Electrophysiological and muscarinic properties of celiac ganglion neurons in primary culture

Abstract

This dissertation comprises studies of the responsiveness to cholinergic agonists and the electrical membrane properties of neurons of the prevertebral, sympathetic, celiac ganglion of the guinea pig in primary culture. More specifically, the major content of this work is the investigation of the mechanisms of slow cholinergic or muscarinic excitation in these cells. The primary mechanisms of muscarinic responses in these cells resulted from the inhibition of two potassium currents: the M-current and a muscarine-sensitive leak-current. During intracellular current-clamp recording, cells were assessed for their passive and active membrane properties including: resting potential, time constant, input resistance, rheobase, spike amplitude, afterhyperpolarization amplitude and duration, and degree of accommodation. These cells responded to acetylcholine with both fast nicotinic and slow muscarinic depolarizations. The results indicated that celiac neurons in primary culture retain certain electrophysiological properties similar to those in intact ganglia, and produce varied responses to cholinergic stimulation. Responses to muscarine were studied in the dissociated neurons using the whole-cell voltage-clamp technique. Muscarine, administered to cells for 1.5 seconds, evoked inward shifts in holding current which were concentration-dependent. The amplitude of the inward current transients decreased with hyperpolarization toward the equilibrium potential for potassium, where the null or reversal potential was reached. Evidence for the presence of the M-potassium current was obtained in eighty percent of the neurons. Further investigation, however, revealed that these cells exhibit two ubiquitous and independent mechanisms of muscarinic excitation. These two mechanisms were the inhibition of two potassium currents: the M-current and a muscarine-sensitive leakage current. These currents could be expressed together in the same neuron or separately. The cation potassium channel blockers, cesium and barium, had dissimilar effects on these currents. While barium effectively blocked both types of potassium channels equally, cesium preferentially blocked M-current. Thus, cesium was able to differentiate between the two currents.

• Listed records:
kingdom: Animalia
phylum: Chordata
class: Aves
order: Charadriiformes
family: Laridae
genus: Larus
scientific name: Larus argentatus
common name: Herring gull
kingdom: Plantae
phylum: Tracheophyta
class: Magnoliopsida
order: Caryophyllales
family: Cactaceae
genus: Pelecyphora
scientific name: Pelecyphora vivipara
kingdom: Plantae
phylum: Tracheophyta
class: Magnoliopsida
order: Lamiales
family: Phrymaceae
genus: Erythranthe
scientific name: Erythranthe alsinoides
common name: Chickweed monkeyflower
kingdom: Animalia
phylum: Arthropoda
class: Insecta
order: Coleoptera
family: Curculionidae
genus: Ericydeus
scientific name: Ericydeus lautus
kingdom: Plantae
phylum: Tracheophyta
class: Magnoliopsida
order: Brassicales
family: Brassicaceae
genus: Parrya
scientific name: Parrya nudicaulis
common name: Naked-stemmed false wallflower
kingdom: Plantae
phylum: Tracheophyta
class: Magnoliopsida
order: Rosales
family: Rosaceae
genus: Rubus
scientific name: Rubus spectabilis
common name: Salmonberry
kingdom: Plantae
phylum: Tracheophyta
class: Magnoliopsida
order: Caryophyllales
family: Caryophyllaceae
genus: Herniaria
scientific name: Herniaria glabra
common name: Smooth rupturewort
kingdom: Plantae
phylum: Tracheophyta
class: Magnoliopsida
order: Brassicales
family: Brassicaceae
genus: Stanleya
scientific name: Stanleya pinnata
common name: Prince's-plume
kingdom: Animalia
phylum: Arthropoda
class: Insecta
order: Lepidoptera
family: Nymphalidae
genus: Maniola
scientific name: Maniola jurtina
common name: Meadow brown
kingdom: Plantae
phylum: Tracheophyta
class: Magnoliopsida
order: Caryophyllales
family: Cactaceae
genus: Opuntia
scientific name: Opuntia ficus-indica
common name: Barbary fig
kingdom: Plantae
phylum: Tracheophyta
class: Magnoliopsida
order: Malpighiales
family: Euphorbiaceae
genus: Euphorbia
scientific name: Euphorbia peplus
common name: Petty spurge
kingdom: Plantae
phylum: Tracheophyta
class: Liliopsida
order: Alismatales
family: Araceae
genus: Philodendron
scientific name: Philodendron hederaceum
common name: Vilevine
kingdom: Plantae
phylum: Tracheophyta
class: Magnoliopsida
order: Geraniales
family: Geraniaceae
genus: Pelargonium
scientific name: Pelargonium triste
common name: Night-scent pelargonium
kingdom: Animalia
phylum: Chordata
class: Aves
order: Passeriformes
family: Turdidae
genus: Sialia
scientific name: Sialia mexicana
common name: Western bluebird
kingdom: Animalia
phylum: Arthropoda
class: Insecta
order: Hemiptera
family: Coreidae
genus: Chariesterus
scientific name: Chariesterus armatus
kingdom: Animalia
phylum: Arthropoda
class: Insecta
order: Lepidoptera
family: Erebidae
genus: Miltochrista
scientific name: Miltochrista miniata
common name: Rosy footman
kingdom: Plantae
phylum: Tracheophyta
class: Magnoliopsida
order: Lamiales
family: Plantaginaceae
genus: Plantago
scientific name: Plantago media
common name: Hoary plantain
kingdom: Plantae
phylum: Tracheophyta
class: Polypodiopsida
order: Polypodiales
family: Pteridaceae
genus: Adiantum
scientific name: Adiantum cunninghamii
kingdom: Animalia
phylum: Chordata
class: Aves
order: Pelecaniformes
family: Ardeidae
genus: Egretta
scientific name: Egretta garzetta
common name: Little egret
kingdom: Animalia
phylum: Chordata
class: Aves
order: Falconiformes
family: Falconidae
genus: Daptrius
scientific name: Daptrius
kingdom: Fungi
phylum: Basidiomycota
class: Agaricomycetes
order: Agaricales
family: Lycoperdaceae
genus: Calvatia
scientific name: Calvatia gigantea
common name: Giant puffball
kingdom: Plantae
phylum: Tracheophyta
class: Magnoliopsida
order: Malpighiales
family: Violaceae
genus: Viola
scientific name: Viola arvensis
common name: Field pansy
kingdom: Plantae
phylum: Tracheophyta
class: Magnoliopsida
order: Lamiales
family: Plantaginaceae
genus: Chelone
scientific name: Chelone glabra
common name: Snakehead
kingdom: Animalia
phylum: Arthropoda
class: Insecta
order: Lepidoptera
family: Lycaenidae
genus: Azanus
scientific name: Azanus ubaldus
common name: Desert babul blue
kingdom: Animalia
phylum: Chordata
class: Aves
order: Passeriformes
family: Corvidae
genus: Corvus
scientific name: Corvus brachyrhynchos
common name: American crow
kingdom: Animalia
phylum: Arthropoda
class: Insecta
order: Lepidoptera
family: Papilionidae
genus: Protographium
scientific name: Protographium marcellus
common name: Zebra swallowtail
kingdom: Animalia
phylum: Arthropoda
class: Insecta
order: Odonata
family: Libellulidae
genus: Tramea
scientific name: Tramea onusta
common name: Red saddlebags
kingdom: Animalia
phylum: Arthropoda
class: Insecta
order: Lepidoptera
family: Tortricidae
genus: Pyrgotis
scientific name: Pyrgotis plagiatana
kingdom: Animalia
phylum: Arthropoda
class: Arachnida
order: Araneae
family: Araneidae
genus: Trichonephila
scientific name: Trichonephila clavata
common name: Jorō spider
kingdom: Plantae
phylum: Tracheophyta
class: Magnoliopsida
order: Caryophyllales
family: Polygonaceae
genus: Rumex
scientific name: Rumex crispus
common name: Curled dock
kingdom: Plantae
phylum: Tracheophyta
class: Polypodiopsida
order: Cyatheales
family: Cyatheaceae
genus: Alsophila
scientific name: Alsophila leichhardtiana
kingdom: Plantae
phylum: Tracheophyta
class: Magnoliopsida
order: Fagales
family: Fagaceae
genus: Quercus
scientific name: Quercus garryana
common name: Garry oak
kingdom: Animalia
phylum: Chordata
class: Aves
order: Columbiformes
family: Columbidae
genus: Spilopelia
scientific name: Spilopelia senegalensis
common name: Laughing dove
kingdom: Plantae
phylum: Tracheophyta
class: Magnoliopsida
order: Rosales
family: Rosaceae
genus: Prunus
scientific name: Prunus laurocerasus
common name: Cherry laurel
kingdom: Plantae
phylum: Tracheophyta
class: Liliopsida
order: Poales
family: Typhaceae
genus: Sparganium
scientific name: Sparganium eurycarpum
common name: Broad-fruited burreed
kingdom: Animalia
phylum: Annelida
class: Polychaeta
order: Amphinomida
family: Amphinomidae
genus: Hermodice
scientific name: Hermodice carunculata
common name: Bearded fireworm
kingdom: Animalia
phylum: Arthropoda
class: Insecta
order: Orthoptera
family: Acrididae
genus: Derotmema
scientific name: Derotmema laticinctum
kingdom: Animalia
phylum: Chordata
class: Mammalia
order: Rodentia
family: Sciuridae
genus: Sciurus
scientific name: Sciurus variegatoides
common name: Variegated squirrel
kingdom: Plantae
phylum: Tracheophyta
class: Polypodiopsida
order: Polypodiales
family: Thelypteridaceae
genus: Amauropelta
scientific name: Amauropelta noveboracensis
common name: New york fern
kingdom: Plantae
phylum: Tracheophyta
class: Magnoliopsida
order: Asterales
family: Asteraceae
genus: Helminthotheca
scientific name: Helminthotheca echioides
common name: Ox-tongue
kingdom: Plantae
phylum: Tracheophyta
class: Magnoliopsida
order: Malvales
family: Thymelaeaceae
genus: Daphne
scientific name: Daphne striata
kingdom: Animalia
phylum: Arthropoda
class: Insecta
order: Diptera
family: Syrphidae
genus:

• Exercise goal: In the abstract on celiac ganglion neurons, which cation blocker preferentially blocked the M-current? The material was drawn from a different source than the text.

• Result of the task: Cesium.